> WORK INSTRUCTION 1
In the blog post, what is hidden under each pile of 2 or 3 words in the reading game E has been playing?
> WORK INSTRUCTION 2
Decide whether each statement agrees with the blog post. Answer yes or no, and quote the deciding words.
(a) Baby Small spent the whole day dressed as Buzz Lightyear.
(b) The Daddy One spent the morning doing the ironing.
(c) The drawing after the visitors left was done on white paper.
> WORK INSTRUCTION 3
Transcribe the blog post word for word between "E has been playing" and "the kitchen again!", inclusive.

> TEXT FOR ANALYSIS
Today we have had the marvellous Grandma & Grandie here for the morning so the front path and back garden are swept and the Everest of ironing is no more, The Daddy One managed to spend some time at the allotment and watch the Monaco Grand Prix.

E has been playing this reading game today with the word magnets and wine gums. Hidden under a pile of 2 or 3 words is a wine gum, read the words, eat the sweets!

Despite being somewhere where ice creams have been on fairly conspicuous sale everyday this week The Smalls seem to have, since the dentist, really cut back on the sweet treats, they have, until the word game, been preferring peas in the pod instead but the digestive consequences of over indulgence have been a little hard to handle.

Baby Small has spent the whole day dressed as Buzz Lightyear today, I think yesterday's theatrics have rather captured him. We played charades again last night and S stunned us with her imaginative choices. For one turn she was Baby Small's toy monkey!

after they left we did some drawing on black paper and some knights cutting and sticking pictures, in the kitchen again!

> INFORMATION SHOWN
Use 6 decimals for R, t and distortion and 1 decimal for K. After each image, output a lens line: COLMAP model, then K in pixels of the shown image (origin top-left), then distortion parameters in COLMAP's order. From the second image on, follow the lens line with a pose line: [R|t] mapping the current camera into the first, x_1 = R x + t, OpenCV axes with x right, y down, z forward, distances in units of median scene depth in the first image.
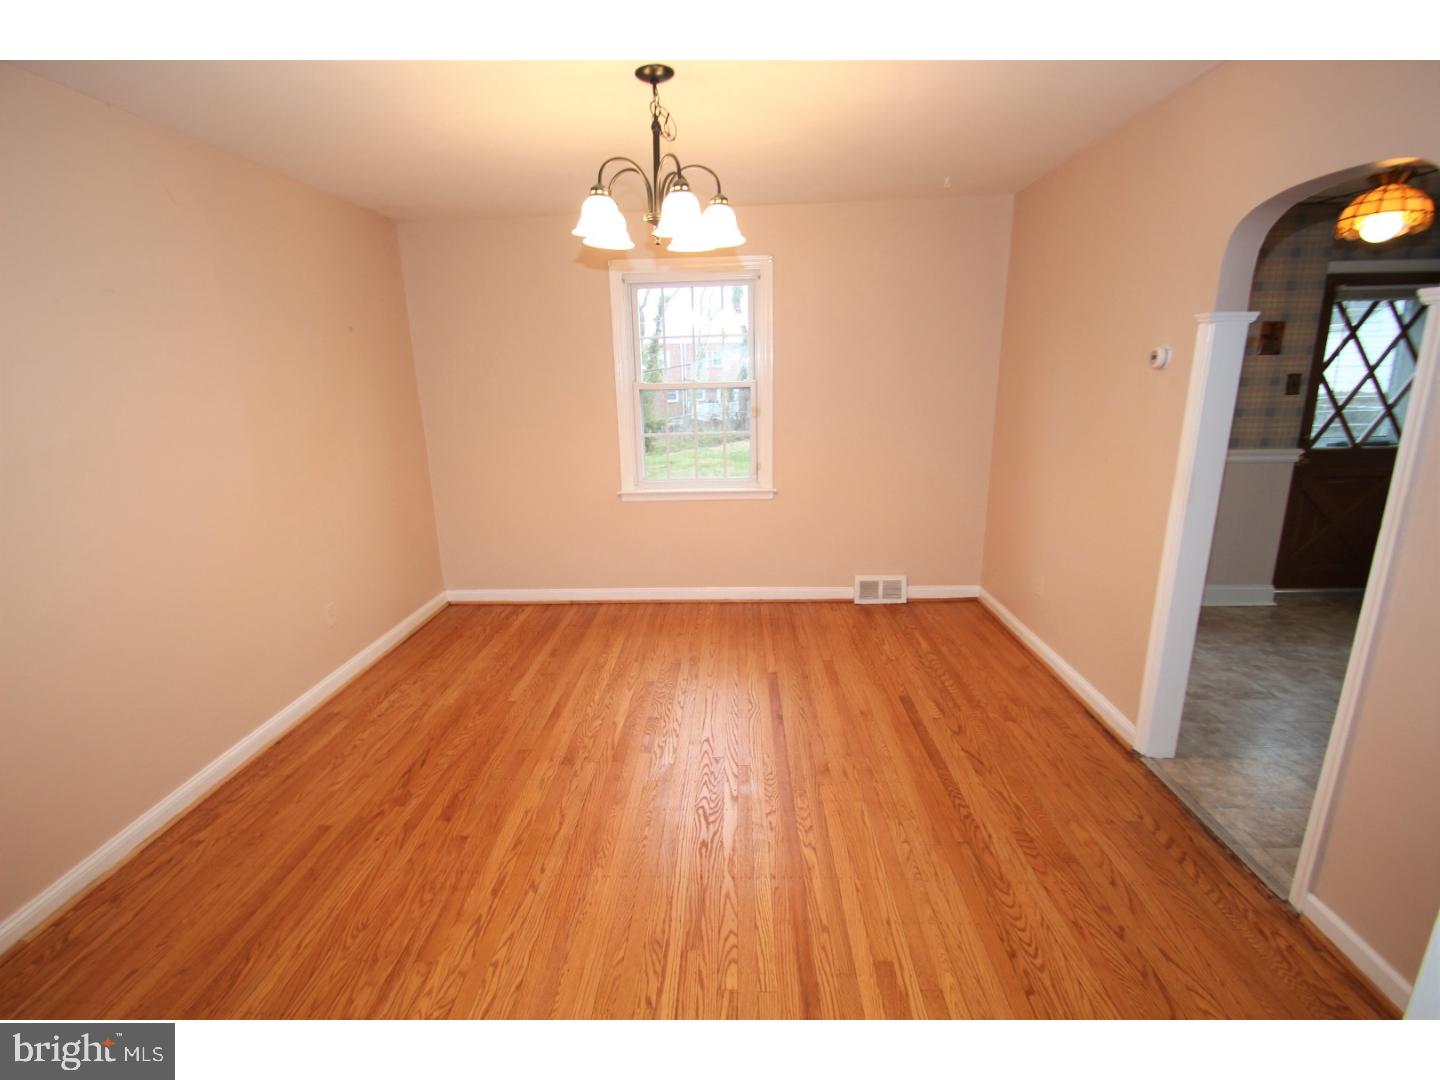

> ANSWER SECTION 1
A wine gum.

> ANSWER SECTION 2
(a) Yes: "Baby Small has spent the whole day dressed as Buzz Lightyear today"
(b) No: "The Daddy One managed to spend some time at the allotment and watch the Monaco Grand Prix."
(c) No: "we did some drawing on black paper"

> ANSWER SECTION 3
E has been playing this reading game today with the word magnets and wine gums. Hidden under a pile of 2 or 3 words is a wine gum, read the words, eat the sweets!

Despite being somewhere where ice creams have been on fairly conspicuous sale everyday this week The Smalls seem to have, since the dentist, really cut back on the sweet treats, they have, until the word game, been preferring peas in the pod instead but the digestive consequences of over indulgence have been a little hard to handle.

Baby Small has spent the whole day dressed as Buzz Lightyear today, I think yesterday's theatrics have rather captured him. We played charades again last night and S stunned us with her imaginative choices. For one turn she was Baby Small's toy monkey!

after they left we did some drawing on black paper and some knights cutting and sticking pictures, in the kitchen again!